[[ Data to examine open ]]

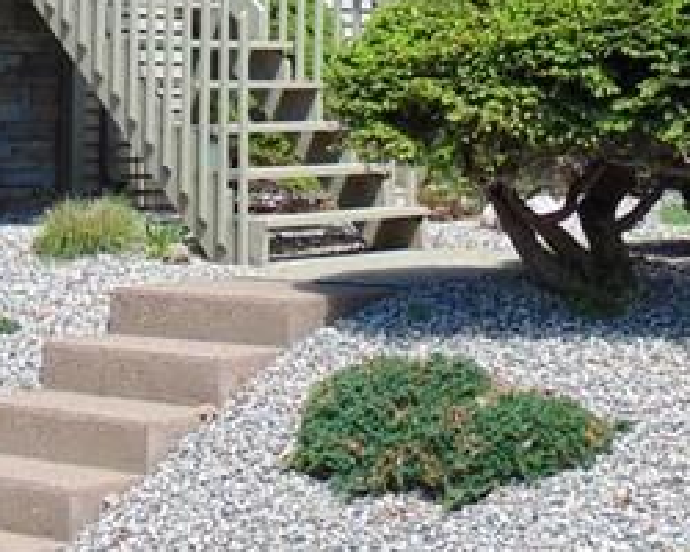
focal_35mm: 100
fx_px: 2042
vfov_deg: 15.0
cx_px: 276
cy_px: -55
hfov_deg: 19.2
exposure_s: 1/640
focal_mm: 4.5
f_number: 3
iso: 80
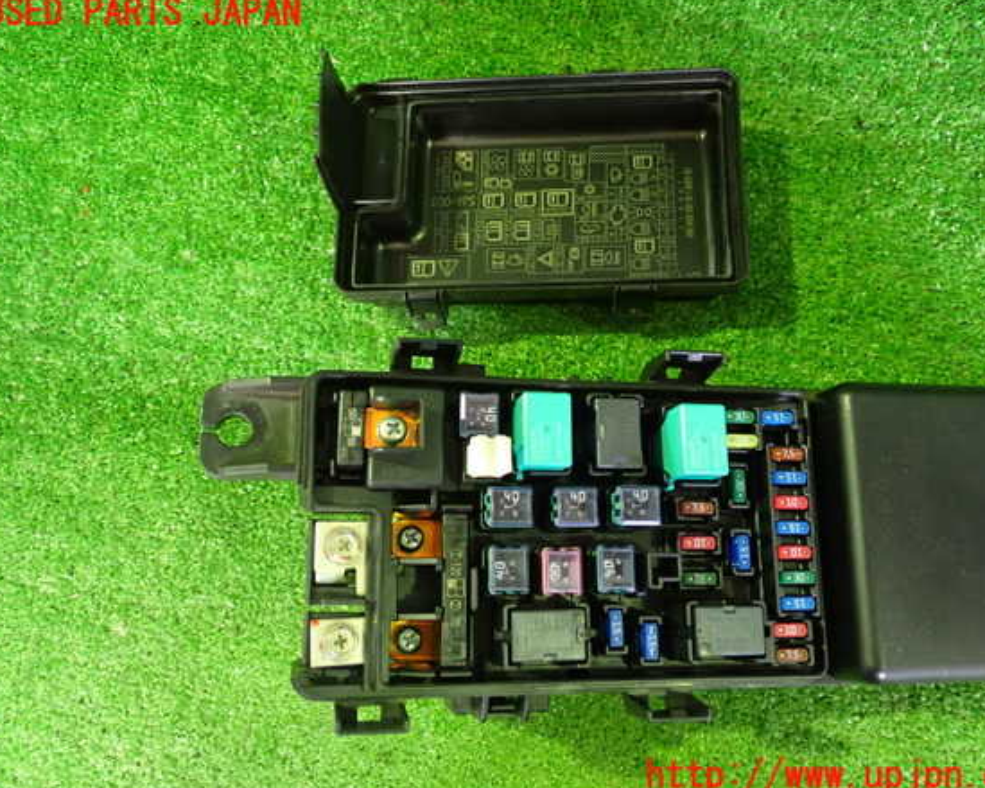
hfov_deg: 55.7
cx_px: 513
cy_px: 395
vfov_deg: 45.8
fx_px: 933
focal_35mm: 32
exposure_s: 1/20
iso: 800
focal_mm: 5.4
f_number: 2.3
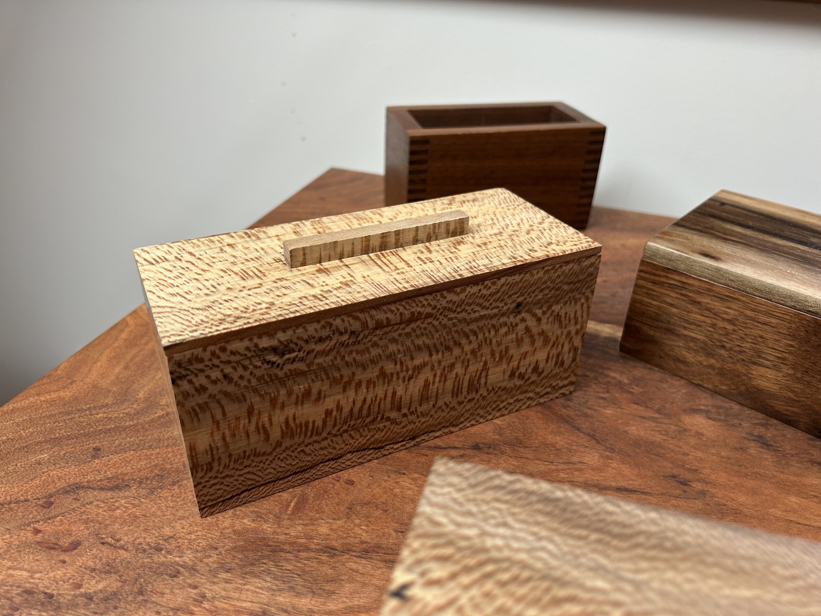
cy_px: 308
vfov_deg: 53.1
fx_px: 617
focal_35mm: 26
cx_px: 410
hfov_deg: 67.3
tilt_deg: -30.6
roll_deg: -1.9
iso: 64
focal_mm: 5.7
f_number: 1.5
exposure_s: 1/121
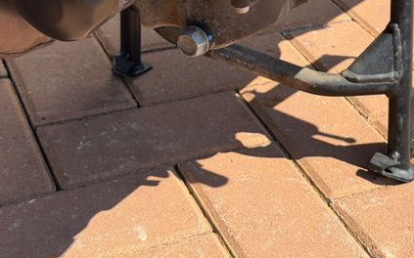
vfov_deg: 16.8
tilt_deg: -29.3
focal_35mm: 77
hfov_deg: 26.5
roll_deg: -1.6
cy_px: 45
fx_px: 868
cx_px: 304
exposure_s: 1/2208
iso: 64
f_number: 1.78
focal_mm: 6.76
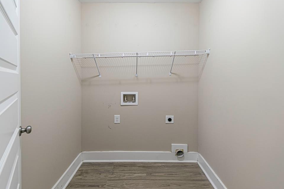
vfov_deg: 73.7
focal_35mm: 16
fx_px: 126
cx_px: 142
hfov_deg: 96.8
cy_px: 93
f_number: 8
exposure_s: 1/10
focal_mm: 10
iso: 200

[[ Data to examine closed ]]
[[ Data to examine open ]]

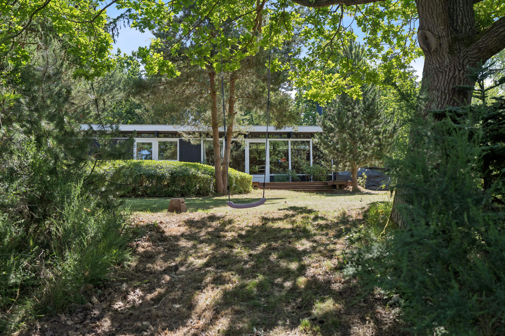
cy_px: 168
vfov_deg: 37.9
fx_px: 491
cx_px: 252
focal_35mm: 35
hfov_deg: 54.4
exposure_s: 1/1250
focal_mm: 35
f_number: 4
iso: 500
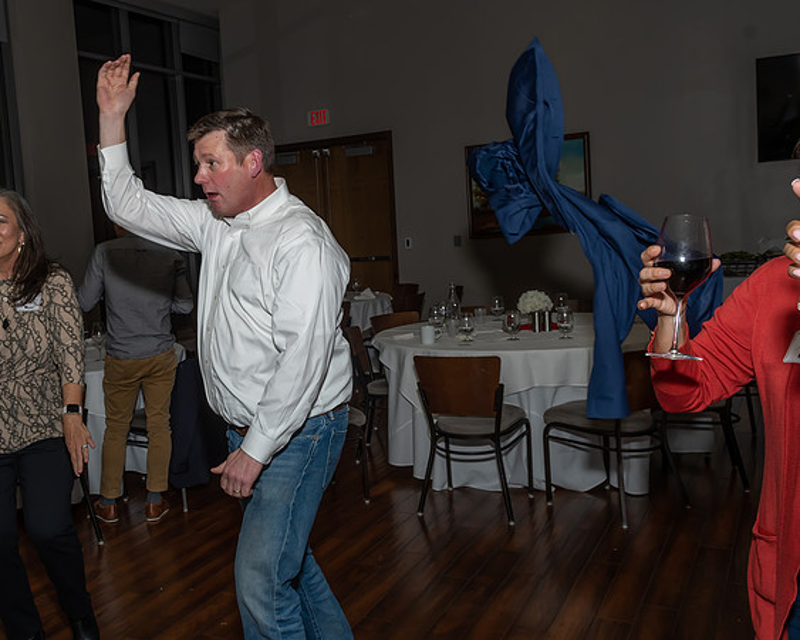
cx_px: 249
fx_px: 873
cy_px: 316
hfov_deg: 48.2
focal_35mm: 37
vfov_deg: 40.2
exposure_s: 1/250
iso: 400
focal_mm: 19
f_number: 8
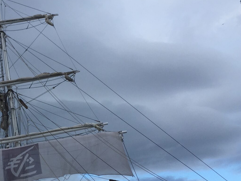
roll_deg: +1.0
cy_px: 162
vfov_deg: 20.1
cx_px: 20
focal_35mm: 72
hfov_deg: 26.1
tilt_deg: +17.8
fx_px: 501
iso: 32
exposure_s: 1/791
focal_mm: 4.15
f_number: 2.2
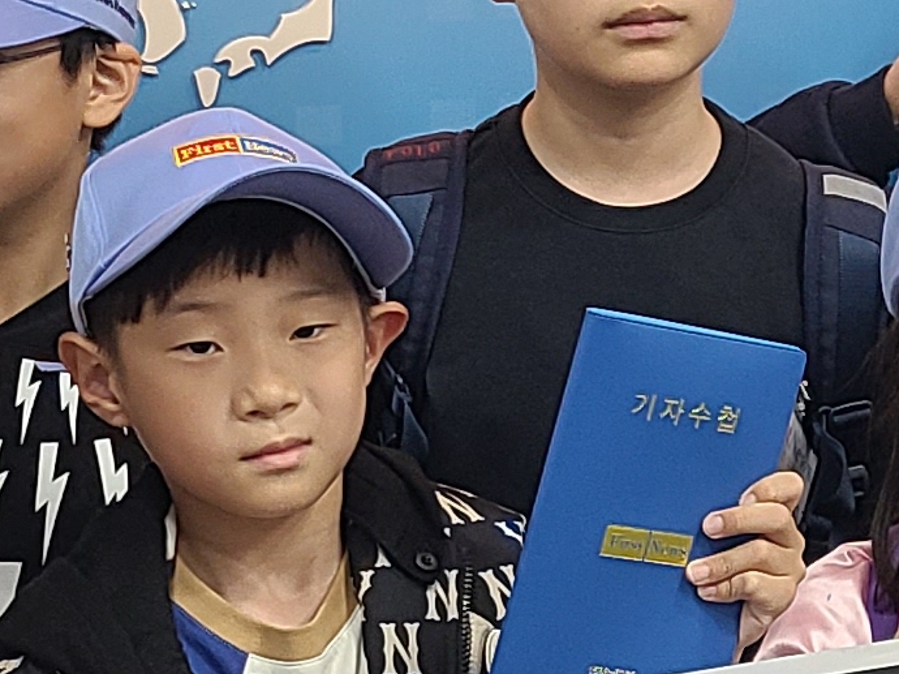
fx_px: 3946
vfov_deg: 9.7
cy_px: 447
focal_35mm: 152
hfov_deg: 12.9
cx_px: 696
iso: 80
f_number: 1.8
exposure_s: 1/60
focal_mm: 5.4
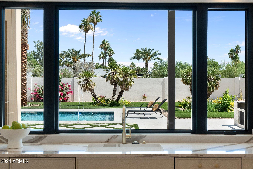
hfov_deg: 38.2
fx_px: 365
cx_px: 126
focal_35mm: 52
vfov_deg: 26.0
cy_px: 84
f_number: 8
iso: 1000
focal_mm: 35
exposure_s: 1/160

[[ Data to examine closed ]]

From the records above, copy only the lines running from the line holding "exposure_s: 1/791" through the line holding "exposure_s: 1/160", with no pictures.

exposure_s: 1/791
focal_mm: 4.15
f_number: 2.2
fx_px: 3946
vfov_deg: 9.7
cy_px: 447
focal_35mm: 152
hfov_deg: 12.9
cx_px: 696
iso: 80
f_number: 1.8
exposure_s: 1/60
focal_mm: 5.4
hfov_deg: 38.2
fx_px: 365
cx_px: 126
focal_35mm: 52
vfov_deg: 26.0
cy_px: 84
f_number: 8
iso: 1000
focal_mm: 35
exposure_s: 1/160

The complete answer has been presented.